Getting Surface-Level with Visual Texture
Image: Planete Deco
One of my favorite ways to make a room interesting is through texture. My rule: choose one aspect of the design and make it textural. Sometimes that means corduroy pillows or woven-web seating materials. Maybe one day we’ll be able to go over those kinds of ideas in another post; but, today I’m focusing on providing visual texture to the materials used in your structural elements . I tend to believe there’s no such thing as too much visual texture—the above is a perfect example; from the metal facing on the kitchen island, to the brick and tile across the back wall and the wooden slats in the loft space, this place shows just how much texture a room can contain.
Image: Home Adore
Of course you already know that concrete is one of my favorite materials.
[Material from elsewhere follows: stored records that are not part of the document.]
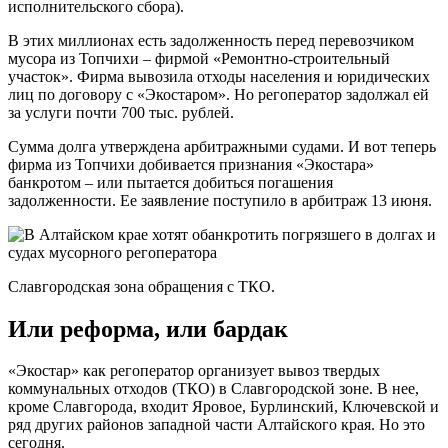
исполнительского сбора).
В этих миллионах есть задолженность перед перевозчиком
мусора из Топчихи – фирмой «Ремонтно-строительный
участок». Фирма вывозила отходы населения и юридических
лиц по договору с «Экостаром». Но регоператор задолжал ей
за услуги почти 700 тыс. рублей.
Сумма долга утверждена арбитражными судами. И вот теперь
фирма из Топчихи добивается признания «Экостара»
банкротом – или пытается добиться погашения
задолженности. Ее заявление поступило в арбитраж 13 июня.
Славгородская зона обращения с ТКО.
Или реформа, или бардак
«Экостар» как регоператор организует вывоз твердых
коммунальных отходов (ТКО) в Славгородской зоне. В нее,
кроме Славгорода, входит Яровое, Бурлинский, Ключевской и
ряд других районов западной части Алтайского края. Но это
сегодня.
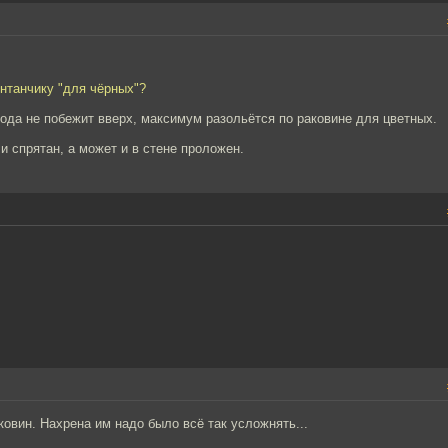
онтанчику "для чёрных"?
вода не побежит вверх, максимум разольётся по раковине для цветных.
и спрятан, а может и в стене проложен.
ковин. Нахрена им надо было всё так усложнять...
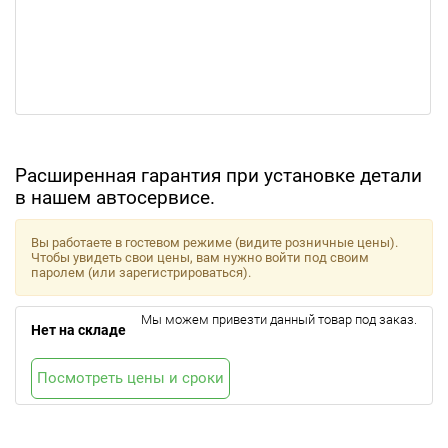
Расширенная гарантия при установке детали
в нашем автосервисе.
Вы работаете в гостевом режиме (видите розничные цены).
Чтобы увидеть свои цены, вам нужно войти под своим
паролем (или зарегистрироваться).
Мы можем привезти данный товар под заказ.
Нет на складе
Посмотреть цены и сроки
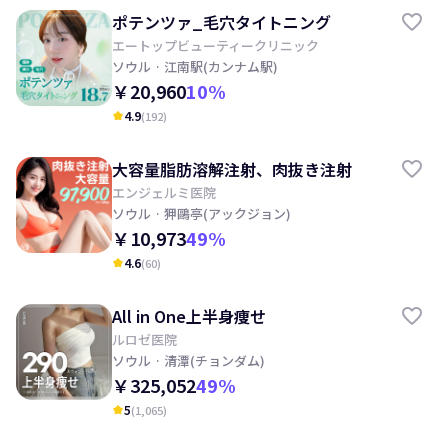
ポテンツァ_毛穴タイトニング
エートップビューティークリニック
ソウル
· 江南駅(カンナム駅)
￥20,960
10
%
4.9
(
192
)
kid_star
大容量脂肪溶解注射、肉抜き注射
エンジェルミ医院
ソウル
· 狎鷗亭(アックジョン)
￥10,973
49
%
4.6
(
60
)
kid_star
All in One上半身痩せ
ルロゼ医院
ソウル
· 清潭(チョンダム)
￥325,052
49
%
5
(
1,065
)
kid_star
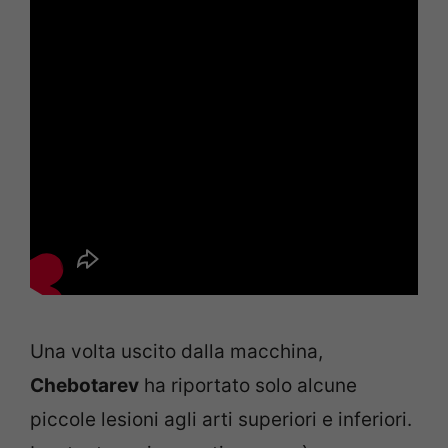
Una volta uscito dalla macchina,
Chebotarev
ha riportato solo alcune
piccole lesioni agli arti superiori e inferiori.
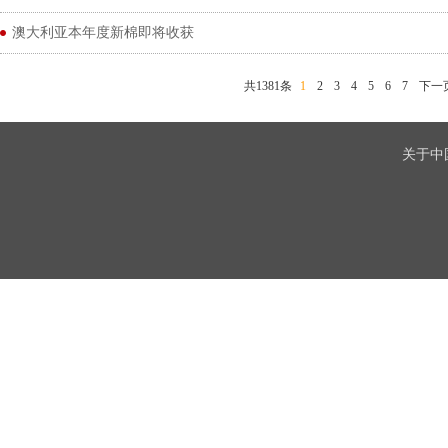
澳大利亚本年度新棉即将收获
共1381条
1
2
3
4
5
6
7
下一
关于中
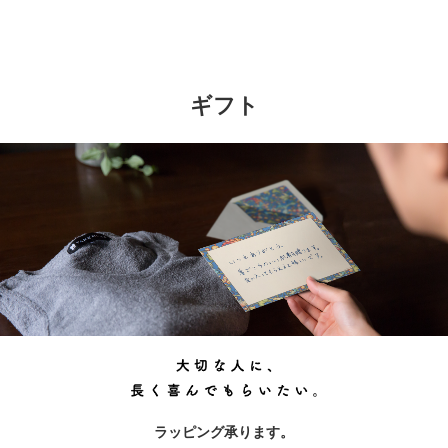
ギフト
ラッピング承ります。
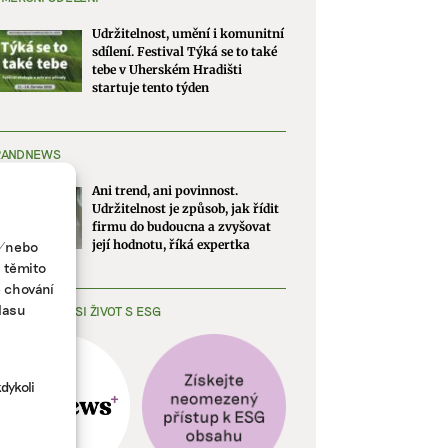
Udržitelnost, umění i komunitní
sdílení. Festival Týká se to také
tebe v Uherském Hradišti
startuje tento týden
RANDNEWS
Ani trend, ani povinnost.
Udržitelnost je způsob, jak řídit
firmu do budoucna a zvyšovat
a/nebo
její hodnotu, říká expertka
s těmito
e chování
lasu
EDNODUŠTE SI ŽIVOT S ESG
dykoli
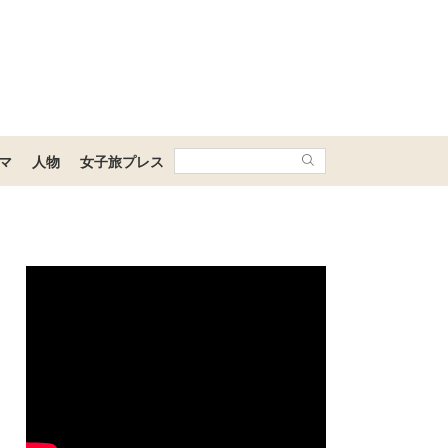
マ
人物
女子旅プレス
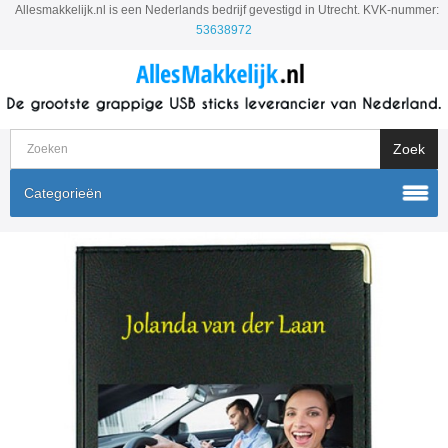
Allesmakkelijk.nl is een Nederlands bedrijf gevestigd in Utrecht. KVK-nummer:
53638972
Categorieën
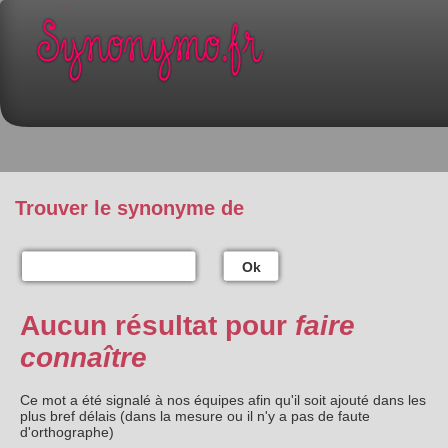
Trouver le synonyme de
Ok
Aucun résultat pour
faire
connaître
Ce mot a été signalé à nos équipes afin qu'il soit ajouté dans les
plus bref délais (dans la mesure ou il n'y a pas de faute
d'orthographe)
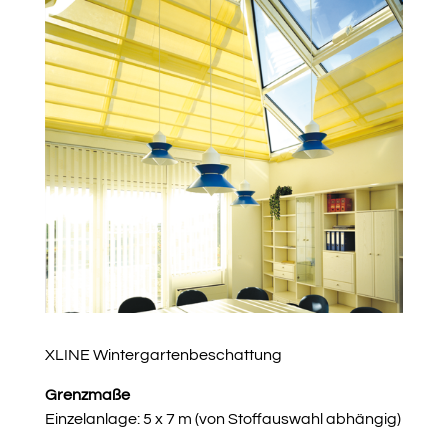
XLINE Wintergartenbeschattung
Grenzmaße
Einzelanlage: 5 x 7 m (von Stoffauswahl abhängig)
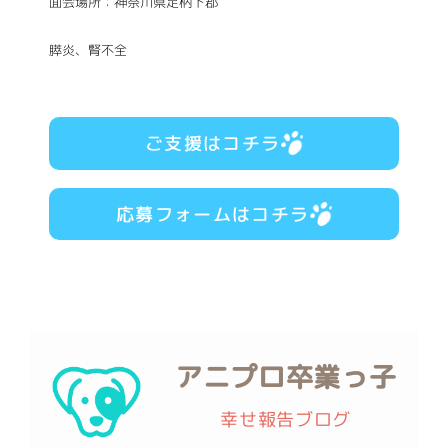
面会場所：神奈川県足柄下郡
膵炎、腎不全
ご支援はコチラ
応募フォームはコチラ
アニプロ卒業っ子
幸せ報告ブログ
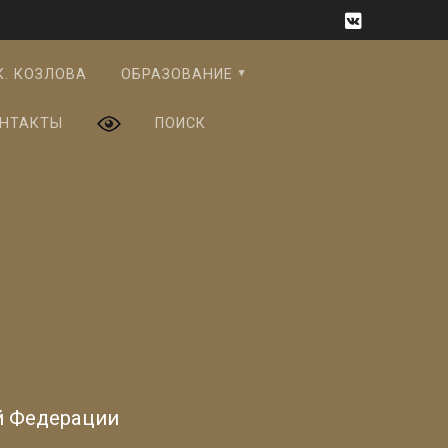
К. КОЗЛОВА
ОБРАЗОВАНИЕ
НТАКТЫ
ПОИСК
й Федерации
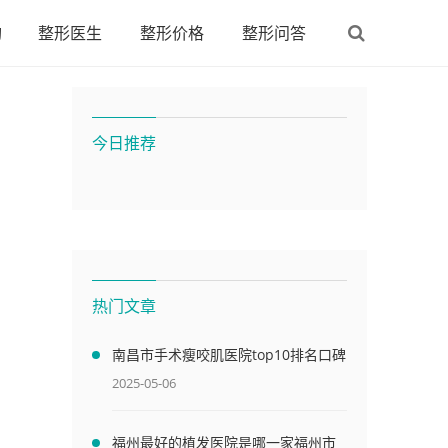
构
整形医生
整形价格
整形问答
今日推荐
热门文章
南昌市手术瘦咬肌医院top10排名口碑
好不好江西邦林医疗美容门诊部汇聚
2025-05-06
正规机构
福州最好的植发医院是哪一家福州市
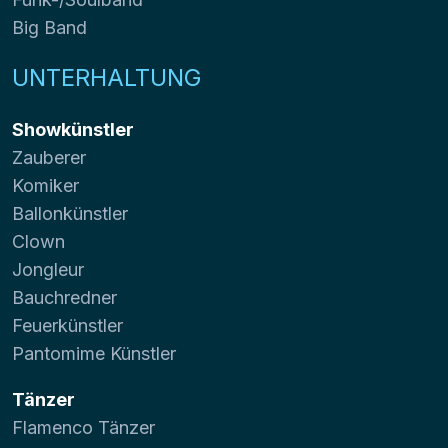
Big Band
UNTERHALTUNG
Showkünstler
Zauberer
Komiker
Ballonkünstler
Clown
Jongleur
Bauchredner
Feuerkünstler
Pantomime Künstler
Tänzer
Flamenco Tänzer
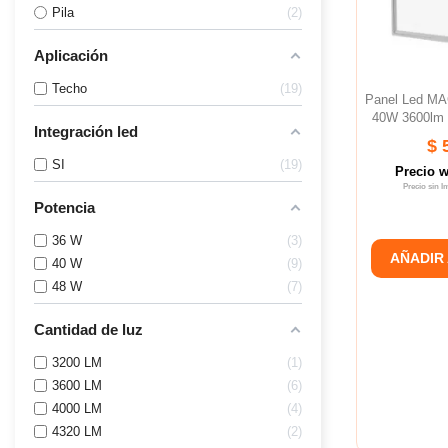
Pila
2
Aplicación
Techo
19
Panel Led M
40W 3600lm 
Integración led
$ 
SI
19
Precio 
Precio sin 
Potencia
36 W
3
AÑADIR
40 W
9
48 W
7
Cantidad de luz
3200 LM
1
3600 LM
6
4000 LM
4
4320 LM
2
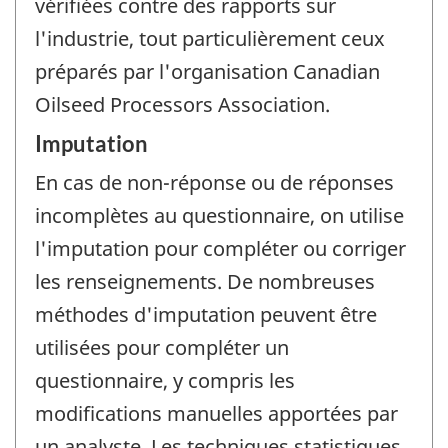
vérifiées contre des rapports sur
l'industrie, tout particulièrement ceux
préparés par l'organisation Canadian
Oilseed Processors Association.
Imputation
En cas de non-réponse ou de réponses
incomplètes au questionnaire, on utilise
l'imputation pour compléter ou corriger
les renseignements. De nombreuses
méthodes d'imputation peuvent être
utilisées pour compléter un
questionnaire, y compris les
modifications manuelles apportées par
un analyste. Les techniques statistiques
One of the reasons is that it’s rife with natural visual appeal. So, embrace naked concrete if you have the good fortune to count it as one of your available surfaces. Do what has been done in this bedroom—use upholstery and layered fabrics (more great texture) to soften the look.
Image: Jonas Ingerstedt on Desire to Inspire
Wow, that’s one amazing red countertop, am I right? But what really catches my eye (and balances that expanse of smooth red) is the deeply textured tile work. Laid on a diagonal, it’s almost like a basket weave. Marrying the tile and counter is a masterful stroke of allowing two different ends of the color and texture spectrums to play off each other and create magic.
Image: The Brick House
The lowly and often-maligned old-fashioned textured plaster is a surprise win in this neutral design. The space would be much less interesting without the addition—plus it effectively echoes the textures of the rug and the table. It’s just another natural feeling texture in this space.
Image: Jeremy Bitterman on Remodelista
Perhaps the easiest of materials to add to your space, should you need to bring visual texture into your home, is wood—always a good choice. And, with so many varieties and so many different ways to finish wood, you almost can’t go wrong.
What kinds of visual textures do you have at home?